Zionism is a national Jewish movement that establishes the Land of Israel as the Jewish homeland. It is an ideal that has been supported and practiced by much of the Jewish community since their initial diaspora in the sixth century B.C.E, an event recorded in the Old Testament. For those unfamiliar, a diaspora is defined as a dispersion of any people from their original homeland; the Irish experienced a diaspora during the Great Potato Famine, resulting in the massive influx of Irish natives to the United States as immigrants. Generally, a diaspora is not directly seen a bad thing – the spread of Irish immigrants to America resulted in a boost in social and economic growth; however, the very roots and essential nature of Judaism – God’s chosen people centered in their Holy City – have caused many Jewish people to hold their commitment to Jerusalem and the Land of Israel at the highest value.

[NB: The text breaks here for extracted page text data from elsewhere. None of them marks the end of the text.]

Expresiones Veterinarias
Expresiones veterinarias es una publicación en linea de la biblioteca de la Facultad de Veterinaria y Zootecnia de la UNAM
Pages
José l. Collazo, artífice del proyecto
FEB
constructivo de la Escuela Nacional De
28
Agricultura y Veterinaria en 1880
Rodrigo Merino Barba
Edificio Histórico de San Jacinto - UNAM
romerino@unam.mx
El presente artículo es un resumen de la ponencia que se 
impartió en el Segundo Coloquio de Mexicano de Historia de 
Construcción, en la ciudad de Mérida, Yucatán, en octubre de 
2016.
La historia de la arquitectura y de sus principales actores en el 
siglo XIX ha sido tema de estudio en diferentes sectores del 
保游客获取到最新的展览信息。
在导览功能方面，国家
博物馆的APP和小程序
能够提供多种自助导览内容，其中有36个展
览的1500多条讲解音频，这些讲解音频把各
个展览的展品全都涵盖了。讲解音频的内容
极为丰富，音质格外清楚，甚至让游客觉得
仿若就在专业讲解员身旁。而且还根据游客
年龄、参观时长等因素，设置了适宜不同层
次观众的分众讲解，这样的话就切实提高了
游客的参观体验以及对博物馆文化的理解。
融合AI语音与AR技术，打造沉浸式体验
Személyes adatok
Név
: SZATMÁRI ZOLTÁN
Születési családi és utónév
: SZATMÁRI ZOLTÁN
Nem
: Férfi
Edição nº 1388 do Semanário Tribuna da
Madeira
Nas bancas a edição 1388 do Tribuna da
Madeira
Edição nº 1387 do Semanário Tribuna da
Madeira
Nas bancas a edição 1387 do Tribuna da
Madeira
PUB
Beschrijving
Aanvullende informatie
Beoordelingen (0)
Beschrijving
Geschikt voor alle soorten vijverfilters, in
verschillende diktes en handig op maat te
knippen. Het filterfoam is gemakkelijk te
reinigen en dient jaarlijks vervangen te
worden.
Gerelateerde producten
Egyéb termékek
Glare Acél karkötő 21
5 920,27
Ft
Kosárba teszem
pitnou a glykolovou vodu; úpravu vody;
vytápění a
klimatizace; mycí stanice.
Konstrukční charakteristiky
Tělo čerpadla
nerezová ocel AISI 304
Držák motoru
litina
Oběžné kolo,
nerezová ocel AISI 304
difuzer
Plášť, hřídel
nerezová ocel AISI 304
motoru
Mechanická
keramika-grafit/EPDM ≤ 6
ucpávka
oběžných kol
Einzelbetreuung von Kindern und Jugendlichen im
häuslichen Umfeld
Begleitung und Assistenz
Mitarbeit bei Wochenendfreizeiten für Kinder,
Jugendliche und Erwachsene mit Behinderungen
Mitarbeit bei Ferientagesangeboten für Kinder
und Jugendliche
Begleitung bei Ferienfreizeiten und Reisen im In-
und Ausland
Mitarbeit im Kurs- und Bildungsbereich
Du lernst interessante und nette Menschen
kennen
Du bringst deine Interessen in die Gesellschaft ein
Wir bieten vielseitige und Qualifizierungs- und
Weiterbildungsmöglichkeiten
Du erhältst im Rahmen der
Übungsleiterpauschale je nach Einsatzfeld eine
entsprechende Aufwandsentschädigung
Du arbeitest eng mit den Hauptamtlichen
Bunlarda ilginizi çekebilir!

Non-Jewish Palestinians have appeared to become victim to these national movements. From 1920 to 1948 Palestine (including modern Israel) was under British control – the British Mandate of Palestine – and from 1936 to 1939 during the Arab Revolts, Palestinians sought their independence from Britain. At about the same time, a second national movement was rising: Zionism.

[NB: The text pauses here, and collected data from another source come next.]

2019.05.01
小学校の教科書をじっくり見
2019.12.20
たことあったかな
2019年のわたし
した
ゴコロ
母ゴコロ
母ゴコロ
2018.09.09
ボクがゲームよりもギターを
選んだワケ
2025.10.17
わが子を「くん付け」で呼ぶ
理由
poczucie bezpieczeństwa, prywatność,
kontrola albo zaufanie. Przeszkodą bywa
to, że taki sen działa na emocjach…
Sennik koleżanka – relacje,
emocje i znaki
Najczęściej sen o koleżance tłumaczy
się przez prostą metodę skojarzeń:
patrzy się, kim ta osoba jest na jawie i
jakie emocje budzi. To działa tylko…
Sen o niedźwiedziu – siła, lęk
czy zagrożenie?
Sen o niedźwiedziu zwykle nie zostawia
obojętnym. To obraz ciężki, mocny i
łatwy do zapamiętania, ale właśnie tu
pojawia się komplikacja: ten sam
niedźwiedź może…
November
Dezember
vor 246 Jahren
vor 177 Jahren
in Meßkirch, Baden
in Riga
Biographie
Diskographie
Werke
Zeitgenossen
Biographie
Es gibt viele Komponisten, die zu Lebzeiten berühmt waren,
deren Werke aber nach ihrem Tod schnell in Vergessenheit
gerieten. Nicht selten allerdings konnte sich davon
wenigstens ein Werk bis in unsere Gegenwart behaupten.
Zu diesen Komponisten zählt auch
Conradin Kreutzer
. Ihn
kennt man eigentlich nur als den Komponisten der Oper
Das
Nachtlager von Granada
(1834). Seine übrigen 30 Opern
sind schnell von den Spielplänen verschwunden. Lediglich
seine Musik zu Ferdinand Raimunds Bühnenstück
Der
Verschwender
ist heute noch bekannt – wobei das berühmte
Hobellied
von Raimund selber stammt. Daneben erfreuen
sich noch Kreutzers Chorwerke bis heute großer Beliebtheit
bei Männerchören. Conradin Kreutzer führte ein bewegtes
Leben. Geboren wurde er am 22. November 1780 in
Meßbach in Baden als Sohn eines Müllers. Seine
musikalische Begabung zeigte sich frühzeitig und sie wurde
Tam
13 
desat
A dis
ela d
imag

Jewish communities were encouraged by the British to set up local militia and a shadow government in the expectation of an established Land of Israel. This resulted in the Arab-Israeli Civil War of 1948, which, in turn, resulted in the establishment of the modern Land of Israel. Palestine now refers to the regions of and surrounding Israel, and, since during the time of its early establishment the Jewish people were a minority in Palestine, you can probably guess why Arabic Palestinians were upset by this new nation of Jews established right on top of them; and so, the rise of anti-Zionism.

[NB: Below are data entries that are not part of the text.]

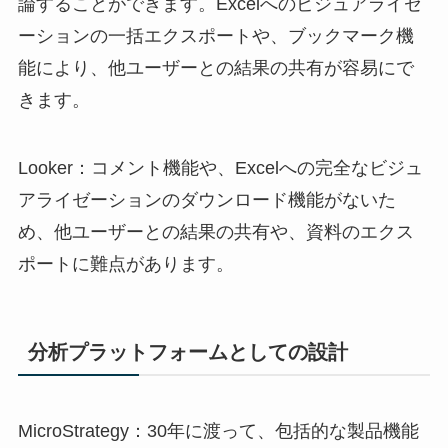
論することができます。Excelへのビジュアライゼ
ーションの一括エクスポートや、ブックマーク機
能により、他ユーザーとの結果の共有が容易にで
きます。
Looker：コメント機能や、Excelへの完全なビジュ
アライゼーションのダウンロード機能がないた
め、他ユーザーとの結果の共有や、資料のエクス
ポートに難点があります。
分析プラットフォームとしての設計
MicroStrategy：30年に渡って、包括的な製品機能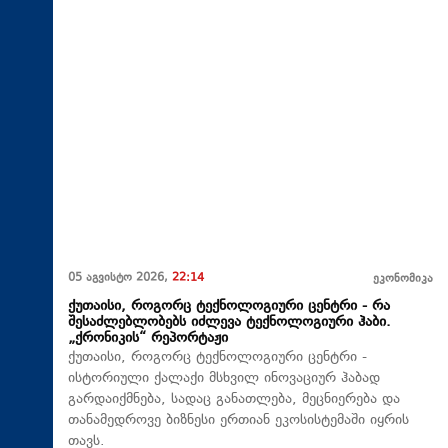
05 აგვისტო 2026,
22:14
ეკონომიკა
ქუთაისი, როგორც ტექნოლოგიური ცენტრი - რა
შესაძლებლობებს იძლევა ტექნოლოგიური ჰაბი.
„ქრონიკის“ რეპორტაჟი
ქუთაისი, როგორც ტექნოლოგიური ცენტრი -
ისტორიული ქალაქი მსხვილ ინოვაციურ ჰაბად
გარდაიქმნება, სადაც განათლება, მეცნიერება და
თანამედროვე ბიზნესი ერთიან ეკოსისტემაში იყრის
თავს.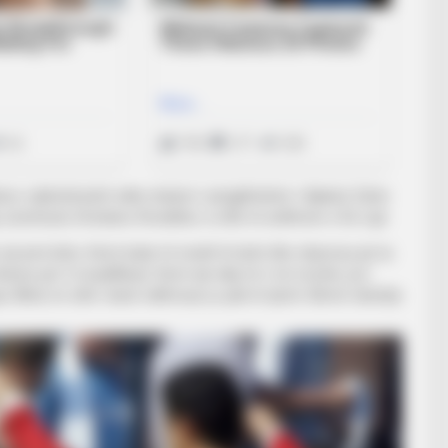
ze, njëkohësisht edhe drejtori i përgjithshëm i Ajaksit, Edvin
j Juventusit, Kristiano Ronaldon, si dhe të ardhmen e De Ligt.
ë jemi këtu. Kemi lojtar të nivelit të lartë dhe shpresoj që ta
nse për t’u kualifikuar. Kemi një ekip të ri në moshë, por
 Blind, të cilët i kanë ndihmuar jo pak të tjerët. Bëmë ndeshje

Now that Israel is established, independent and largely seen as home to the Jewish people, the ideals of Zionism have evolved into a more secularizing movement: generally opposing Jewish involvement in other societies to establish a majority and free themselves from anti-Semitic discrimination. Thus, modern anti-Zionism has risen out of those who live in or the surrounding areas of Israel who feel oppressed by an overwhelming Jewish majority.
Issues of academic freedom and human rights have surfaced in recent years and even more recently, the American Studies Association (ASA) announced a boycott on all Israeli universities for joining their association. The ASA is an organization compromised of many universities (including BC) that regulates American Studies. It has decided to disallow the joining of any Israeli university to the association because it feels that Israel has limited academic freedom to the occupied Palestinians (non-Jews in Israel). Many feel that this course of action is completely appropriate because the oppression imposed upon occupied Palestinians is grave. Others feel that this very boycott, which is focused on sending a message to Israeli about academic freedom, is a limiting of academic freedom itself.
“Exposing the Truth of Anti-Zionism at Boston College” was created two months after the ASA boycott. As it states in the information section of the Facebook page, “We are: supporters of academic freedom” and “We are not: anti-Arab, anti-Islam, anti-Palestinian”, it seems that the group is no ploy against Catholicism nor an effort to end anti-Zionism. Apparently, according to the page, BC has hosted many speakers on the Israeli-Palestinian conflicts who speak from and support the pro-Palestinian side of the equation while no offerings of the pro-Israeli side have ever been presented by the school. The few students who made this page have apparently interpreted BC’s “negligence” as a voluntary anti-Zionistic effort, which may be a bit overkill considering that many consider modern anti-Zionism to equate with anti-Semitism.
Although I am severely lacking in acuteness for the truth behind Israeli-Palestinian conflicts, I cannot personally disagree with the motives behind the creation of this page. I think that their primary purpose is to merely expose a side of the argument that is apparently in excessive lacking in our community, and I can respect that. What I don’t agree with is the page’s inclination to taint professors and impose a feeling of shame upon all members of the BC community for a lack of defense or interest in the Israeli side of things. I feel no such shame, yet I appreciate the worldly knowledge the page has unveiled.